REQUIRED ACTION A.
Rewrite the paragraph beginning "This was true for other parameters" from the HDFC quarterly results article as a short bulleted list, keeping its main facts.
REQUIRED ACTION B.
Write a few more sentences continuing the HDFC quarterly results article, starting right after its final sentence.

EXCERPTED PASSAGE.
= = = = =
The home loan major has shown resilience even in troubled times.

Housing finance major, HDFC, continued its steady progress, as guided by the management. The net interest income rose 17 per cent y-o-y and net profit increased 20 per cent for the September quarter. The interest spread was 2.27 per cent, almost the same as 2.3 per cent in the previous quarter.

This was true for other parameters as well, and the company continued its stable growth. Loan growth, at 19.5 per cent, was at the upper end of the 18-20 per cent target band as given earlier by the management, with approvals growing at 18 per cent. This quarter saw a stronger retail performance over Q1 FY12 with corporate loans staying flat in this period.

Its superlative asset quality prevailed in an atmosphere of increasing systemic concern with net non-performing loans (three-month overdue) at 0.82 per cent, marginally lower than last year. AN amount of Rs 255 crore was utilised from its additional reserve for 40 basis points higher standard asset provisioning mandated by the Reserve Bank of India (RBI) and the total provision for contingencies stood at Rs 1,525 crore against Rs 1,196 required by RBI.

Conrad D'Souza, member of executive management, pointed out that the portfolio quality has been steadily improving on a y-o-y basis and he saw no reason for any concerns going ahead. He highlighted that effective lending rates were at similar levels (about 11 per cent) in 2008 and as such, both historical and empirical evidence don’t suggest that this is high enough to result in higher retail defaults.
= = = = =
INFORMATION SHOWN.
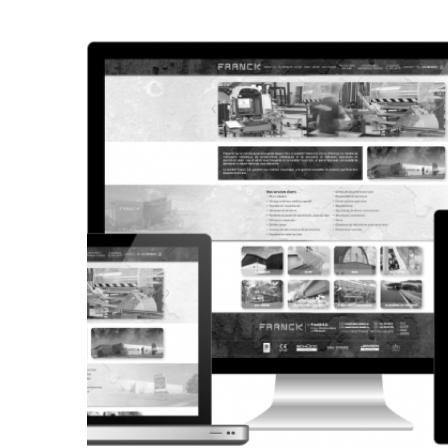
CORPORATE WEBSITE
STEINTEC.LU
= = = = =
WRITTEN REPLY A.
- The company's other parameters were also stable, and it kept growing steadily.
- Loan growth was 19.5 percent, at the upper end of the 18–20 percent target band the management had given earlier.
- Approvals grew 18 percent.
- Retail performance was stronger than in Q1 FY12.
- Corporate loans stayed flat over the same period.

WRITTEN REPLY B.
Its dual rate product or the teaser loan portfolio (about Rs 20,000 crore) is about 15.75 per cent of its total loan book of nearly Rs 1,27,000 crore which will reset to floating rates in April 2012. A Crisil report has flagged concerns that given the prevailing high interest rate environment, the upcoming system-wide reset could throw up quality issues for the industry at large. The issue is that higher monthly payments are not commensurate with income growth for borrowers. The report adds that about 70 per cent of such products were generated by banks and the remainder by housing finance companies. D’Souza, however, emphasised that HDFC doesn’t see any concern on this front as well.

The predictable and conservative growth makes it a good anchor in turbulent times. The stock, which trades at about five times FY12 (4.26 times FY13) book value per share estimates, is at a significant premium to peers for a good reason.